Anthonine Pierre, the other founder of the Brooklyn Movement Center, agreed. “We don’t want to add to the criminalization of black men,” she said. “We are change workers, and we want this to be a continued social dialogue.”

Dialogue is one way groups try to raise awareness—and that means men taking responsibility and intervening when necessary.

“As men we have to be able to call out our peers when we see them acting inappropriately,” said David Beasley, the fiancée of Emily May, the director of Hollaback, “It is not always as effective when they hear it from an outside party.”

Hollaback is now using its blog, http://www.ihollaback.org/share/, to collect stories from people who have experienced street harassment, and is working to conduct a comprehensive study based on it. Hollaback said it receives requests from community organizers across the world to be trained in effectively combating street harassment, and currently holds three web-based seminars each year to provide assistance to international groups.
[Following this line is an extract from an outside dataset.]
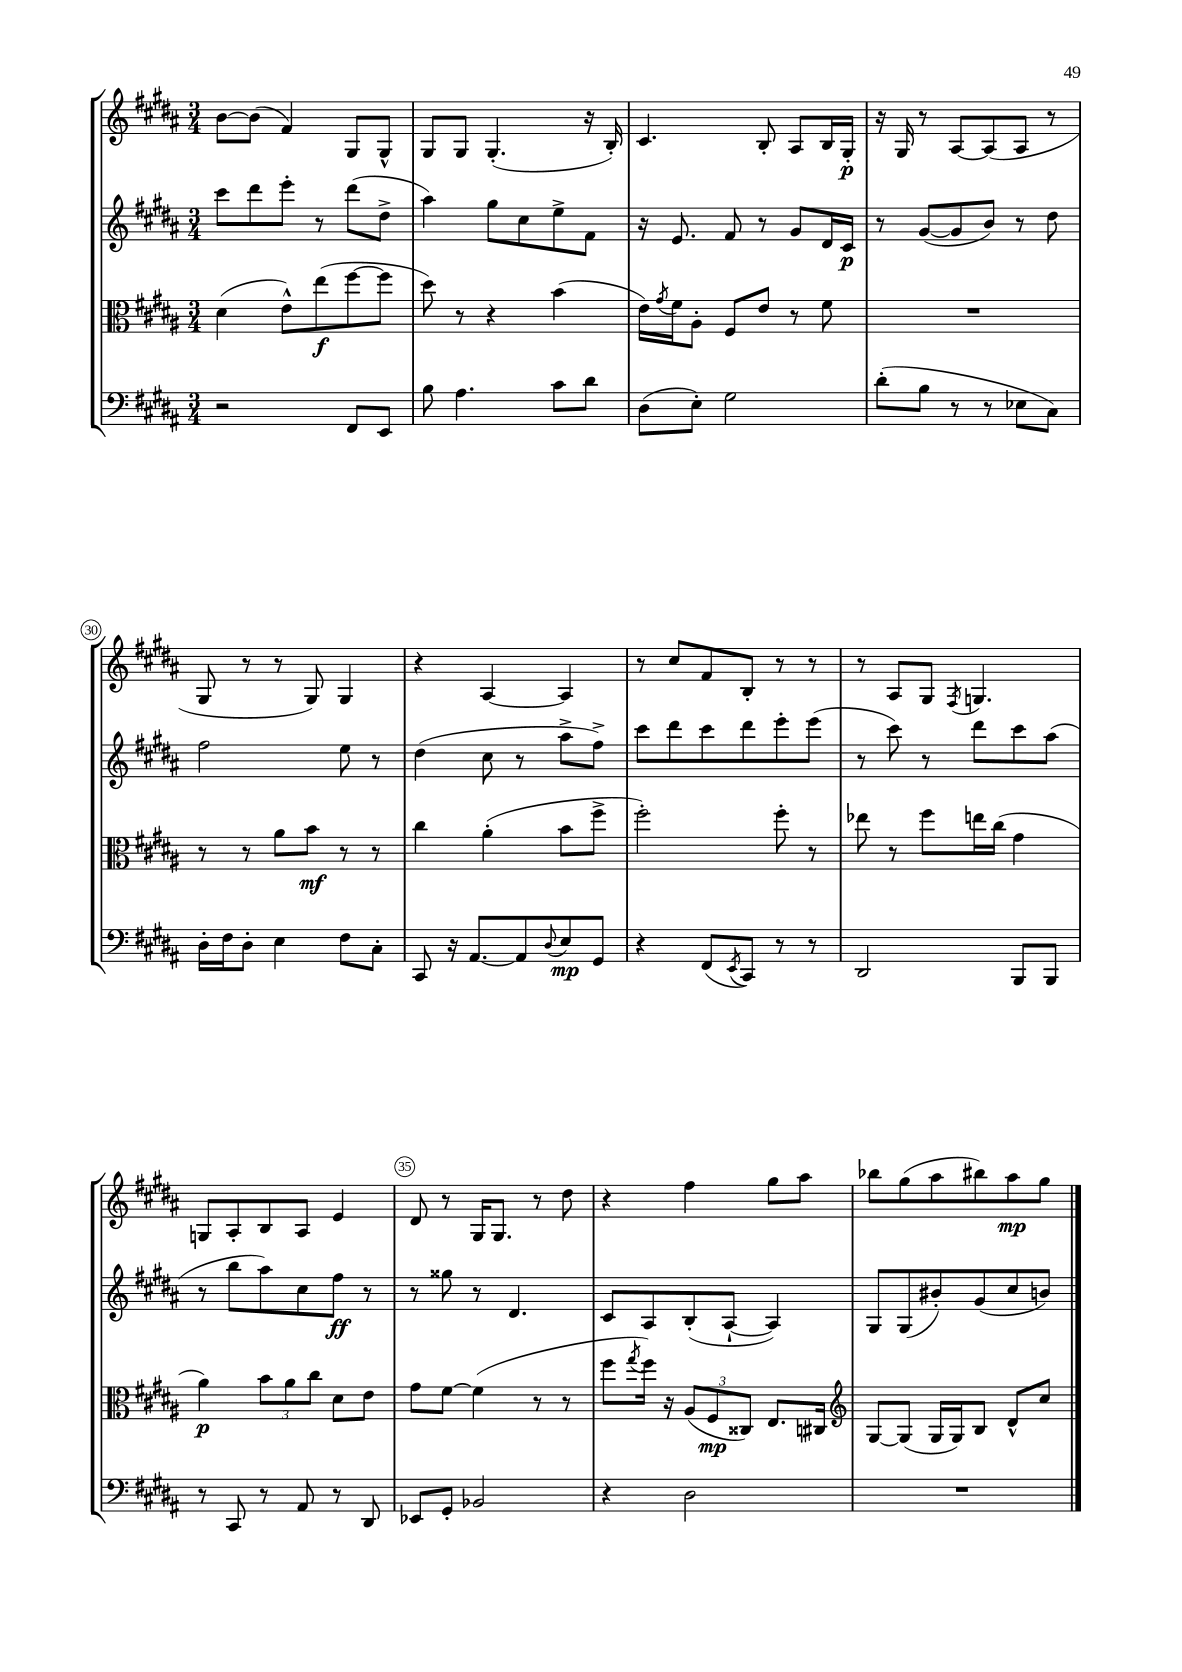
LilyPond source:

In July, it will host community leaders from across the world in New York to further raise awareness about the issue and to train people in being effective bystanders when they see violence happening in front of them.

“This is not just a women’s issue,” said Roy, “This is everyone’s issue, and such acts of harassment are not an acceptable way to build a healthy community.”

UPDATE: The article previously mentioned Stephanie Smith’s position at Hollaback as the communications director. She works at the organization as an intern.